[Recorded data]
____________________

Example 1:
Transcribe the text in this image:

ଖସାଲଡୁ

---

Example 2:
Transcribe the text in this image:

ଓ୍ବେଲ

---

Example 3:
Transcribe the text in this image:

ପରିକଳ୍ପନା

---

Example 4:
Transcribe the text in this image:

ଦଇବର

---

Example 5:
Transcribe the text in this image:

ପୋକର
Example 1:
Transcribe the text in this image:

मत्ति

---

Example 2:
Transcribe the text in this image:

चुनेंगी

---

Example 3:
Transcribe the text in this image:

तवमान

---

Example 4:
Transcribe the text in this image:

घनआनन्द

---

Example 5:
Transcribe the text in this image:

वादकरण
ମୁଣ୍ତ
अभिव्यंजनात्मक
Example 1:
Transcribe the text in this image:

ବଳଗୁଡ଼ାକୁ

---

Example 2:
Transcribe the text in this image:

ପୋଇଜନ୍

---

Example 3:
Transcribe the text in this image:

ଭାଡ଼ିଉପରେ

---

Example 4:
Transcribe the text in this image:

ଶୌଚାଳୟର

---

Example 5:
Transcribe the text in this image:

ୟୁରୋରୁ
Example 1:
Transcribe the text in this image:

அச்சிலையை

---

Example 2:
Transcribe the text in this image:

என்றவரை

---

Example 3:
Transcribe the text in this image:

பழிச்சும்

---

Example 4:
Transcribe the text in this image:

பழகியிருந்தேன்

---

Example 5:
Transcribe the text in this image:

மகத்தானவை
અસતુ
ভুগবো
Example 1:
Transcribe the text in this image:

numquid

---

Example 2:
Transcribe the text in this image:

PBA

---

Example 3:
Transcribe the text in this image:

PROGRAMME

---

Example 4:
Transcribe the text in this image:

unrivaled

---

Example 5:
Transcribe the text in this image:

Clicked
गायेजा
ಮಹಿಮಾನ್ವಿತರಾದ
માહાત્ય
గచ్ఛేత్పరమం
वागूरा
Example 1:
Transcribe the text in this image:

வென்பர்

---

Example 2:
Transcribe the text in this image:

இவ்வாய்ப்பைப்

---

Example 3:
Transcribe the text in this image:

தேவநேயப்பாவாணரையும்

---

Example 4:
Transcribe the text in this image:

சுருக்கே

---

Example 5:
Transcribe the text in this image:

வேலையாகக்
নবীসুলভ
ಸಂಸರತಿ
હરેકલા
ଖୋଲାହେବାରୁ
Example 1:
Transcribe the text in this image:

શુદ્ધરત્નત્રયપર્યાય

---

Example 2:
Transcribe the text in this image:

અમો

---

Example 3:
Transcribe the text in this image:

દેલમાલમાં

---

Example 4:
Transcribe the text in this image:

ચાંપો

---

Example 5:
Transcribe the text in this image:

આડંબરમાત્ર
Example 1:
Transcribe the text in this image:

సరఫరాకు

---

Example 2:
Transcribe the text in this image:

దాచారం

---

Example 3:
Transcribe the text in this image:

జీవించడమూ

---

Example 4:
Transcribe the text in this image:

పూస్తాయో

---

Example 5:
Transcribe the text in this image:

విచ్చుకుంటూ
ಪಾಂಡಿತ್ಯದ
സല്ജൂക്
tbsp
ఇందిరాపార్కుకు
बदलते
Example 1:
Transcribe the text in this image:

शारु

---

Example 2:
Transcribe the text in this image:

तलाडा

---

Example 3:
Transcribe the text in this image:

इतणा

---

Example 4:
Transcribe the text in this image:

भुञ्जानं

____________________

*WHAT IS EXPECTED*
Copy out all of the records verbatim.

*RESPONSE BELOW*
Example 1:
Transcribe the text in this image:

ଖସାଲଡୁ

---

Example 2:
Transcribe the text in this image:

ଓ୍ବେଲ

---

Example 3:
Transcribe the text in this image:

ପରିକଳ୍ପନା

---

Example 4:
Transcribe the text in this image:

ଦଇବର

---

Example 5:
Transcribe the text in this image:

ପୋକର
Example 1:
Transcribe the text in this image:

मत्ति

---

Example 2:
Transcribe the text in this image:

चुनेंगी

---

Example 3:
Transcribe the text in this image:

तवमान

---

Example 4:
Transcribe the text in this image:

घनआनन्द

---

Example 5:
Transcribe the text in this image:

वादकरण
ମୁଣ୍ତ
अभिव्यंजनात्मक
Example 1:
Transcribe the text in this image:

ବଳଗୁଡ଼ାକୁ

---

Example 2:
Transcribe the text in this image:

ପୋଇଜନ୍

---

Example 3:
Transcribe the text in this image:

ଭାଡ଼ିଉପରେ

---

Example 4:
Transcribe the text in this image:

ଶୌଚାଳୟର

---

Example 5:
Transcribe the text in this image:

ୟୁରୋରୁ
Example 1:
Transcribe the text in this image:

அச்சிலையை

---

Example 2:
Transcribe the text in this image:

என்றவரை

---

Example 3:
Transcribe the text in this image:

பழிச்சும்

---

Example 4:
Transcribe the text in this image:

பழகியிருந்தேன்

---

Example 5:
Transcribe the text in this image:

மகத்தானவை
અસતુ
ভুগবো
Example 1:
Transcribe the text in this image:

numquid

---

Example 2:
Transcribe the text in this image:

PBA

---

Example 3:
Transcribe the text in this image:

PROGRAMME

---

Example 4:
Transcribe the text in this image:

unrivaled

---

Example 5:
Transcribe the text in this image:

Clicked
गायेजा
ಮಹಿಮಾನ್ವಿತರಾದ
માહાત્ય
గచ్ఛేత్పరమం
वागूरा
Example 1:
Transcribe the text in this image:

வென்பர்

---

Example 2:
Transcribe the text in this image:

இவ்வாய்ப்பைப்

---

Example 3:
Transcribe the text in this image:

தேவநேயப்பாவாணரையும்

---

Example 4:
Transcribe the text in this image:

சுருக்கே

---

Example 5:
Transcribe the text in this image:

வேலையாகக்
নবীসুলভ
ಸಂಸರತಿ
હરેકલા
ଖୋଲାହେବାରୁ
Example 1:
Transcribe the text in this image:

શુદ્ધરત્નત્રયપર્યાય

---

Example 2:
Transcribe the text in this image:

અમો

---

Example 3:
Transcribe the text in this image:

દેલમાલમાં

---

Example 4:
Transcribe the text in this image:

ચાંપો

---

Example 5:
Transcribe the text in this image:

આડંબરમાત્ર
Example 1:
Transcribe the text in this image:

సరఫరాకు

---

Example 2:
Transcribe the text in this image:

దాచారం

---

Example 3:
Transcribe the text in this image:

జీవించడమూ

---

Example 4:
Transcribe the text in this image:

పూస్తాయో

---

Example 5:
Transcribe the text in this image:

విచ్చుకుంటూ
ಪಾಂಡಿತ್ಯದ
സല്ജൂക്
tbsp
ఇందిరాపార్కుకు
बदलते
Example 1:
Transcribe the text in this image:

शारु

---

Example 2:
Transcribe the text in this image:

तलाडा

---

Example 3:
Transcribe the text in this image:

इतणा

---

Example 4:
Transcribe the text in this image:

भुञ्जानं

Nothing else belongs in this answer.